In a video posted to his Facebook page, Waters says: “Even if you listen to their shtick, it has nothing to do with humanitarian aid at all. It has to do with Richard Branson – and I’m not surprised by this – having bought the US saying, ‘We have decided to take over Venezuela, for whatever our reasons may be.’
“But it has nothing to do with the needs of the Venezuelan people, it has nothing to do with democracy, it has nothing to do with freedom, and it has nothing to do with aid.
“I have friends who are in Caracas right now.
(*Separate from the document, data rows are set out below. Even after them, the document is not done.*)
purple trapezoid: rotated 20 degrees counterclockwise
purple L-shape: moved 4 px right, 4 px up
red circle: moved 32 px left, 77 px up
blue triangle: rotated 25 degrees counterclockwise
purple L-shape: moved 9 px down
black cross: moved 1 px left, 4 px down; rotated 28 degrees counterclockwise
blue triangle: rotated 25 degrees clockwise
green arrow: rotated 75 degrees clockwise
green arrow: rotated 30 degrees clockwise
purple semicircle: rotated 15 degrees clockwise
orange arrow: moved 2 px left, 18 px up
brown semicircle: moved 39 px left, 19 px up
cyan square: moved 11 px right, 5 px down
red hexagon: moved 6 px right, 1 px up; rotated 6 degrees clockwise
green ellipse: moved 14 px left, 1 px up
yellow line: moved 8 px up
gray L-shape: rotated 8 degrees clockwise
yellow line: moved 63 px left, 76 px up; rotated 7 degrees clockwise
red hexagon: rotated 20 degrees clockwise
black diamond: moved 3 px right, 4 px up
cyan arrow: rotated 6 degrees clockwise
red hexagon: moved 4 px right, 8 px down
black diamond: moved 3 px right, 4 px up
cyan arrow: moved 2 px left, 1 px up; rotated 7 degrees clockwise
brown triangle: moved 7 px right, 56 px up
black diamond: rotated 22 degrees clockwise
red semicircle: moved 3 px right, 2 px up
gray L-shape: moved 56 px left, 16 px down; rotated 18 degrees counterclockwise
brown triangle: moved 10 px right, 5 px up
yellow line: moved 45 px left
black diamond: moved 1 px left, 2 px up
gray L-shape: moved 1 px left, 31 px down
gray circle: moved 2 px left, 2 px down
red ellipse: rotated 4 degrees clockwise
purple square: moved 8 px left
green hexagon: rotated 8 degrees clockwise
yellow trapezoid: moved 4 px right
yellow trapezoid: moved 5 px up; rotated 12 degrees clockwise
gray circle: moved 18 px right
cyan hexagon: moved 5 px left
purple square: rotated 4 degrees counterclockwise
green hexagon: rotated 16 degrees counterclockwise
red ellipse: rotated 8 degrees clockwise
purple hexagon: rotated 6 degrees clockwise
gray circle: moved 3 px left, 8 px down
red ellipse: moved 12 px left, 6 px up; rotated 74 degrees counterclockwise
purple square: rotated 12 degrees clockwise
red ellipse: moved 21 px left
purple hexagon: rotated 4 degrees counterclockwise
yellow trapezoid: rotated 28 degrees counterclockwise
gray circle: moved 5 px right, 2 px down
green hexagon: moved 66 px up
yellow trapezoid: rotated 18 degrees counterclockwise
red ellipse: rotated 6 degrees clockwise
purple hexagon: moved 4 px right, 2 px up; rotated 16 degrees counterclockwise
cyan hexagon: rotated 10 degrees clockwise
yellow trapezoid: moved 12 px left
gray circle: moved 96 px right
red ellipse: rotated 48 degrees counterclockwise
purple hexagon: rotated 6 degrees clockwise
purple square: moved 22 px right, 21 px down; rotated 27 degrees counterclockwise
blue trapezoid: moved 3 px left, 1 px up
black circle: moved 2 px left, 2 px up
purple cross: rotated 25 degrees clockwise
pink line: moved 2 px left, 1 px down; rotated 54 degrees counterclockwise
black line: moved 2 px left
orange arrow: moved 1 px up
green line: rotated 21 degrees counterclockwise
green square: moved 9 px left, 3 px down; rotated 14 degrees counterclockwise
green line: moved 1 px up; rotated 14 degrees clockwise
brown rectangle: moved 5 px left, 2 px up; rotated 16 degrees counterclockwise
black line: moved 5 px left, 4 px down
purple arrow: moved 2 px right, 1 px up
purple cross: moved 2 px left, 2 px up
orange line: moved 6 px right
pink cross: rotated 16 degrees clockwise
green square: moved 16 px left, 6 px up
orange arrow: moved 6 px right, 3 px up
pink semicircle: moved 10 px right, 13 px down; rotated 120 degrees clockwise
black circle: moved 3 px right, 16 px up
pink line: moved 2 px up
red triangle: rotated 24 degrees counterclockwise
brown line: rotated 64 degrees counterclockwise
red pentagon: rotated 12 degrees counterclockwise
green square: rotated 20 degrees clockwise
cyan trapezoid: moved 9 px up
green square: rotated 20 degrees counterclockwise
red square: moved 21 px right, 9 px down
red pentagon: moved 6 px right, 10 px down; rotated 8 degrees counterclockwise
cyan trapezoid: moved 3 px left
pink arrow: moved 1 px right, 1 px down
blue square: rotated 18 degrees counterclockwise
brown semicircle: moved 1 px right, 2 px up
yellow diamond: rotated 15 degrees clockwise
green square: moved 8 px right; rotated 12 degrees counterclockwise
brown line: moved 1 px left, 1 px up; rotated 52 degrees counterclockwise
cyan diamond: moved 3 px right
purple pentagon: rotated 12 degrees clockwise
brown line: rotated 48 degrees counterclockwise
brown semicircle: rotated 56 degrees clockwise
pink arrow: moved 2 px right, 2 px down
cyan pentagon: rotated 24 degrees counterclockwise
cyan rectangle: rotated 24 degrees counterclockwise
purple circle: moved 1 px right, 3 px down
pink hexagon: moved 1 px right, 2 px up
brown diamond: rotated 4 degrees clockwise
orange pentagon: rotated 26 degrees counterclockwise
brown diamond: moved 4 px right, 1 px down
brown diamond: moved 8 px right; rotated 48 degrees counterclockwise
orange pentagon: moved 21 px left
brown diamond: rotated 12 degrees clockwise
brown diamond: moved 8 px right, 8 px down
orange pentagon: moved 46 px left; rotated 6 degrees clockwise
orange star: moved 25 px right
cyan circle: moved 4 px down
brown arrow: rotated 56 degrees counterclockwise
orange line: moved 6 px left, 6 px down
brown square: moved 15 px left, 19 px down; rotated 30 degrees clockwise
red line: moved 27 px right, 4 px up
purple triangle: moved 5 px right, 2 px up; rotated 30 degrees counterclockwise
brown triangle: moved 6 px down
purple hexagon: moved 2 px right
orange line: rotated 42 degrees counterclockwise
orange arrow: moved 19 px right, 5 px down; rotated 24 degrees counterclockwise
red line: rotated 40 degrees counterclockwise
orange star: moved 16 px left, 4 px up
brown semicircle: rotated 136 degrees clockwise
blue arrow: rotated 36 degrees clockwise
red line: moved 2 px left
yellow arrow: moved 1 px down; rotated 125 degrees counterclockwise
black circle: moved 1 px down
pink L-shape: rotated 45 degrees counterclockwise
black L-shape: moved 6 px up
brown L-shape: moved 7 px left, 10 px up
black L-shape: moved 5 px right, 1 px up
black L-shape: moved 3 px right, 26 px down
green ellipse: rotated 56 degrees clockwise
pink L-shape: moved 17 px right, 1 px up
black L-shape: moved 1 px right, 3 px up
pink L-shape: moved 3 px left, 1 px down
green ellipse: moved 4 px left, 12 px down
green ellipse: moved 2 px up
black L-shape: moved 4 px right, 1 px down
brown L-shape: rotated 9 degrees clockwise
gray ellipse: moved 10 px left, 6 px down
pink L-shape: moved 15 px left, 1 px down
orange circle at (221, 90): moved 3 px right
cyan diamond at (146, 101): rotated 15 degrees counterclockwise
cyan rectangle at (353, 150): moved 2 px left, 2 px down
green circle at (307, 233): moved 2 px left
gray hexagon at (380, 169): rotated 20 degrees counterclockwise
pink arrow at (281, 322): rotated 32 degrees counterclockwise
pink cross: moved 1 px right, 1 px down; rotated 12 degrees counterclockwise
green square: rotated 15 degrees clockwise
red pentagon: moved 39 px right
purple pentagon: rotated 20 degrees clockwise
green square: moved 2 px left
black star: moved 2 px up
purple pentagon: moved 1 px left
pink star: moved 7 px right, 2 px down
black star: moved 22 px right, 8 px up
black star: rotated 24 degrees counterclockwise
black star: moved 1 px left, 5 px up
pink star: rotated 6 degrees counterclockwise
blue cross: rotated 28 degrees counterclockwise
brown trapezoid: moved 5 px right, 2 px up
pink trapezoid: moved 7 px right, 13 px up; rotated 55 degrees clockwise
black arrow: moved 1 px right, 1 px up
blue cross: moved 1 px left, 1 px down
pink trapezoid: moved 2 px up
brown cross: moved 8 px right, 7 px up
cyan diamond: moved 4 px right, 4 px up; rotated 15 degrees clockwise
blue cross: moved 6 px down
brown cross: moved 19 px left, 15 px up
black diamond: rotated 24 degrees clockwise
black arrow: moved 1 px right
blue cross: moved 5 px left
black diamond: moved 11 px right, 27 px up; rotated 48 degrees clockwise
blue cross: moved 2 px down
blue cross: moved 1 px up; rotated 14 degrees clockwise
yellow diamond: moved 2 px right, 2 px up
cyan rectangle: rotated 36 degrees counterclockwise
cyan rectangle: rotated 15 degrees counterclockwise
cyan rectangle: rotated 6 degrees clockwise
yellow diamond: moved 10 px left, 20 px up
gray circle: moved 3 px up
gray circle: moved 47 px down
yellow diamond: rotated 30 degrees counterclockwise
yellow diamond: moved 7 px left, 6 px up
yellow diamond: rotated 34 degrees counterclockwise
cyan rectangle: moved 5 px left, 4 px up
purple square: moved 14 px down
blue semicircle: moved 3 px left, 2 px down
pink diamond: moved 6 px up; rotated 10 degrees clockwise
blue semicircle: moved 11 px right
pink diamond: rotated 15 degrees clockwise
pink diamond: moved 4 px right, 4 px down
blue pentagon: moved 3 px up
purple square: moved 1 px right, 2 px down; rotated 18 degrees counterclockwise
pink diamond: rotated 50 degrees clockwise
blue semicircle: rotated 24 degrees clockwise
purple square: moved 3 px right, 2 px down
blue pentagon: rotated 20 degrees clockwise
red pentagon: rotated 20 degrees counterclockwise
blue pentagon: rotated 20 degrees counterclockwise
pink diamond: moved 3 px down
There is, so far, no civil war, no mayhem, no murder, no apparent dictatorship, no mass imprisonment of opposition, no suppression of the press, none of that is going on – even though that is the narrative that is being sold to the rest of us.
“They’re now making up a concert. How many concerts are they going to stage?”
“So we just need to back off – particularly Richard Branson.”
He also appealed to Gabriel – a friend who usually shares Waters’ politics, for example in their support of the anti-Israel boycott, divestment and sanctions (BDS) movement – to “please call me. I want to talk to you about this, because it’s very easy to be led down a garden path that ends in regime change. Do we really want Venezuela to turn into another Iraq or Syria and Libya? I don’t. And neither do the Venezuelan people.”
It is unclear whether Waters will perform at the Maduro-backed concert, which has so far yet to announce a line-up. IQ has contacted the Venezuelan information ministry for comment.
The move by Maduro’s government to stage a rival concert is “desperate”, Guaidó tells the Associated Press. “They’re debating whether the aid should come in or not […] They don’t know what to do.
“They’re now making up a concert. How many concerts are they going to stage?”